Should the liquidator and the Canadian firm reach a final agreement, Premium Nickel Resources Corporation is looking at injecting a substantial capital investment in the mines, which is envisaged to exceed $400 million in preparations to open the mines. The 14,875 square kilometres Kalahari Copper Belt has become a hotbed for explorers hoping to strike it rich in the area that extends over 800km of strike and contains multiple recent copper-silver discoveries. The deposits in the belt are generally blanketed by Kalahari sands, ranging from 2-60m in thicknesses which have kept them hidden from discovery until recent times.
Galileo Resources Plc, a mining explorer listed on LSE’s Alternative Investment Market (AIM), in May announced that it has completed the acquisition of Crocus-Serv, a Botswana based company, with assets that include 21 exploration prospecting licences of which 19 are in the highly prospective Kalahari Copper Belt.
Copper has the best medium- to long-term price prospects of all the metals with application in the decarbonisation of the world economy as it plays a much greater role in the manufacture of renewable applications than in conventional fossil fuel power. According to a report by Jefferies analysts, copper demand will “significantly” exceed supply this year with deficits set to blossom over the next seven to eight years.
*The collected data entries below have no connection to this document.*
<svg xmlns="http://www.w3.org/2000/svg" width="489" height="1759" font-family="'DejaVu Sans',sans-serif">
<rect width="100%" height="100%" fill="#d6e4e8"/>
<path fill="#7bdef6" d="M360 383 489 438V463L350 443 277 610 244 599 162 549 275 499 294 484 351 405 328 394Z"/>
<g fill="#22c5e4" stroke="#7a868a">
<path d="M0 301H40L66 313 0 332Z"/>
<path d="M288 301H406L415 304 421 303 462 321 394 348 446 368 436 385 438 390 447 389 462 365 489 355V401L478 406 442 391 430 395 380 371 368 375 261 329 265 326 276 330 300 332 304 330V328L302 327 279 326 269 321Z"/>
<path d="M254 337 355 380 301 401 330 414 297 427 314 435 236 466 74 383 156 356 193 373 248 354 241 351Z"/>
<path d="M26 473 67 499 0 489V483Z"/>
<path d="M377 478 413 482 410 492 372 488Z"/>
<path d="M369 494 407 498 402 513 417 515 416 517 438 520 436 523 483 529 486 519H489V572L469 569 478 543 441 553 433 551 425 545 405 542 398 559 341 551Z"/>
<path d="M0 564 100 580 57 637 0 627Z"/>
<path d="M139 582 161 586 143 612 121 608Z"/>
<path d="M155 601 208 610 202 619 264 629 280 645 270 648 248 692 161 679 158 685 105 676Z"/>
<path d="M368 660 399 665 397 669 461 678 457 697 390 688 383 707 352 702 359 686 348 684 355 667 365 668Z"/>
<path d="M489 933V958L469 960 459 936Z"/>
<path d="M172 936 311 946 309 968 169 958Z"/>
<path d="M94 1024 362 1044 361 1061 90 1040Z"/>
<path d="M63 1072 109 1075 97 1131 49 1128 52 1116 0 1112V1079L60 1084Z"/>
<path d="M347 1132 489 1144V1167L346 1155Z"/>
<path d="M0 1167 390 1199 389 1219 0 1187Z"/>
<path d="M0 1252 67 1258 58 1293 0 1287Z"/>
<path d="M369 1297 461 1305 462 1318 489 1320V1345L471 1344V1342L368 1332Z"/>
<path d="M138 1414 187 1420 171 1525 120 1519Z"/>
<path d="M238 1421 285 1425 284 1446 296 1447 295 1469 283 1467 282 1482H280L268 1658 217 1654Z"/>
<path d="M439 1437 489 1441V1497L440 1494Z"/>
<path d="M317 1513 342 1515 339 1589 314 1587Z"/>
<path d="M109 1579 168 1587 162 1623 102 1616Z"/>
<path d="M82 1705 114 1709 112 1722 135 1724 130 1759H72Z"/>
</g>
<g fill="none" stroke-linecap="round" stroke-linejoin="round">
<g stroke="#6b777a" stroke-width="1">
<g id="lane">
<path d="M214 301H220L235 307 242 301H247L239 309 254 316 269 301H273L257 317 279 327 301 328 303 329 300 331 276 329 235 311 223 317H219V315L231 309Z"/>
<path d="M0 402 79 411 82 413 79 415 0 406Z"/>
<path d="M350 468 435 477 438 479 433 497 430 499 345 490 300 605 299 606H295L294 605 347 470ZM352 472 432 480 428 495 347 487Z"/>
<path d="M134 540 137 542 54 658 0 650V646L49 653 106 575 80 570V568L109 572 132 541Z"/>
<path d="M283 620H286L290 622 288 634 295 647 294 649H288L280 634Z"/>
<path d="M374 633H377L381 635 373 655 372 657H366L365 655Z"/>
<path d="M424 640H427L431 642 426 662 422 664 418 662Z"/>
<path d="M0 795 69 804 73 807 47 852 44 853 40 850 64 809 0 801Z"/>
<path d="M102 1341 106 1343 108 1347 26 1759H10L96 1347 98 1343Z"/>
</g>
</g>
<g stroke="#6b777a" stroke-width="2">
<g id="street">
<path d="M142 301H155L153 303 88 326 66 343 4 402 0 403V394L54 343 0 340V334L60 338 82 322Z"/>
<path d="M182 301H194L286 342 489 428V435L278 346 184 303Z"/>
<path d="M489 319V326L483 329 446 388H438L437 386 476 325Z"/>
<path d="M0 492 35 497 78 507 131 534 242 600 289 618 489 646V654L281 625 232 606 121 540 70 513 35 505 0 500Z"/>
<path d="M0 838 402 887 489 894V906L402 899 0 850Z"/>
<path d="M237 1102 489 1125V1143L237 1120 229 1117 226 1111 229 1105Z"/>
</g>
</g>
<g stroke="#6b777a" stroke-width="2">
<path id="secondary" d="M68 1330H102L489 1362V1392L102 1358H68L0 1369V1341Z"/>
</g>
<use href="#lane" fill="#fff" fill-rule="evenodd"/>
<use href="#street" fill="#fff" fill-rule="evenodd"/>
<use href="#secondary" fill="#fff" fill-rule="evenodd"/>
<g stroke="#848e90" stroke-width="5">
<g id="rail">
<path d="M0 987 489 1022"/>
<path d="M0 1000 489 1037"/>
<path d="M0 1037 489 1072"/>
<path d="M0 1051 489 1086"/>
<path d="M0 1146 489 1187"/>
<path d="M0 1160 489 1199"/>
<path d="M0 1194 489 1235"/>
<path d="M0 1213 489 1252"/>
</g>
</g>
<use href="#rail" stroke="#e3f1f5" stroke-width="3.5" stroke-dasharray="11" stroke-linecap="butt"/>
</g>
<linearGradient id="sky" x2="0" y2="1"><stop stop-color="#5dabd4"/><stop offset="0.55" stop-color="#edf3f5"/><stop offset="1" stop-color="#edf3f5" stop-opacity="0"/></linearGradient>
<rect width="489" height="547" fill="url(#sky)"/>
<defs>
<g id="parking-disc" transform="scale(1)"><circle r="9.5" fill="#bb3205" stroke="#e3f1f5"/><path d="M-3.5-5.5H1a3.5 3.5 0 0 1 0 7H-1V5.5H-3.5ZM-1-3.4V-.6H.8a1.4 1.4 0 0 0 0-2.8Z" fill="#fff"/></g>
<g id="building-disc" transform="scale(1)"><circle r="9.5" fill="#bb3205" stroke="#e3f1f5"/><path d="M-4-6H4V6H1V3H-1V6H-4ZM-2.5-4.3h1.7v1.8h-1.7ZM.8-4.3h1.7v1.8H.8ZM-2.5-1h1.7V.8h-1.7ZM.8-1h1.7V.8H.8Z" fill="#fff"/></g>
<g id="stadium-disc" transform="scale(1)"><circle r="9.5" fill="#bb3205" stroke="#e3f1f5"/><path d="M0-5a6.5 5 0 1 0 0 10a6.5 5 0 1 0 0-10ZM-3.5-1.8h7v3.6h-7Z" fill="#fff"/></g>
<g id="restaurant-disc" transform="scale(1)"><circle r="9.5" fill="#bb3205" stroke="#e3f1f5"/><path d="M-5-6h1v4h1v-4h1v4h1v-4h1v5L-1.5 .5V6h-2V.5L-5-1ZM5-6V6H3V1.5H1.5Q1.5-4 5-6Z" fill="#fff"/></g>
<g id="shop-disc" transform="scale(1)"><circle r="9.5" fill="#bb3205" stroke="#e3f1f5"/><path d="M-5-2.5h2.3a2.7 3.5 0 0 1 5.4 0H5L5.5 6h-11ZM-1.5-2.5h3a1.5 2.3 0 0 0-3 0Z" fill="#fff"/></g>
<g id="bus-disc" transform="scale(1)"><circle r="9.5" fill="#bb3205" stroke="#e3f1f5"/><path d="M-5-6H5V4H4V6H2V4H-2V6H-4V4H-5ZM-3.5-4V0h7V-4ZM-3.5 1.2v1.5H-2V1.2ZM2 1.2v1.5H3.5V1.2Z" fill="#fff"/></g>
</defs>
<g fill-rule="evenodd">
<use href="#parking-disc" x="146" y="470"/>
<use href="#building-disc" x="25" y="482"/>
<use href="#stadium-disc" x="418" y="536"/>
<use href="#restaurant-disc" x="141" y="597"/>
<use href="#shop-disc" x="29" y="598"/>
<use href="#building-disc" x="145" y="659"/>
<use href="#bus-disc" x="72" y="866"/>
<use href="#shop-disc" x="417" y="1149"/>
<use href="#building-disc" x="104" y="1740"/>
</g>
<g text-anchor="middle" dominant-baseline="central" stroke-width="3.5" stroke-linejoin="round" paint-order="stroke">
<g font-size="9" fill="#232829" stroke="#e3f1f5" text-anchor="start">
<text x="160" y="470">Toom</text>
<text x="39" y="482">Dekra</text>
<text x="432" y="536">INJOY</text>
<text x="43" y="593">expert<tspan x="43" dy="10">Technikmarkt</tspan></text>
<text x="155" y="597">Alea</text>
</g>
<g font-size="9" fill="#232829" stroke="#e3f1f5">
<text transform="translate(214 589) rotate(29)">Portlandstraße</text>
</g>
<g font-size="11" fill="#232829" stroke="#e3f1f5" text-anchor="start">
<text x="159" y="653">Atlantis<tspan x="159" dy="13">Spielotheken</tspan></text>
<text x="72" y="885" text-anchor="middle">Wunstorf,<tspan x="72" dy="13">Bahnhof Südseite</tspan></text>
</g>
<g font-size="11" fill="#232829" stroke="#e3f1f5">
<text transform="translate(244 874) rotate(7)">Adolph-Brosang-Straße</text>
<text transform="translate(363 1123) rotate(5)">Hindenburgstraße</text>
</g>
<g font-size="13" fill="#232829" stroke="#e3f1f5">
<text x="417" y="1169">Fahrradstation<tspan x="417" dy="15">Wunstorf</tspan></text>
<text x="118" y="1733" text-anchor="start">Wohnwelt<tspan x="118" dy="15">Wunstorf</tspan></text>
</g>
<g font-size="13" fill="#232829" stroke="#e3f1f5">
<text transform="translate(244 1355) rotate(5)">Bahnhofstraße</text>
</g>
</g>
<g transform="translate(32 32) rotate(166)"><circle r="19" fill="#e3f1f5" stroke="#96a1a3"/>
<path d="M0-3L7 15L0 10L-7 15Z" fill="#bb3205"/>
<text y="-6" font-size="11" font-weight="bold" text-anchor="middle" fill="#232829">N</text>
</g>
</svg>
The multi-year deficits will drive the price of copper inexorably upwards.
“We forecast copper demand in renewable energy to increase from 997,000 tons in 2020 to 1.9 million tons (Mt) in 2030 in our base case and to 6.4Mt in our bull case,” the bank said.
Copper demand in renewable energy would fall to 343,000 tons in 2030 as per the bank’s base case scenario.
“The bull market for copper is now fully underway with prices up 50% from the 2020 lows, reaching their highest level since 2017,” said Goldman Sachs in a 2020 report.
“This current price strength is not an irrational aberration, rather we view it as the first leg of a structural bull market in copper,” it said.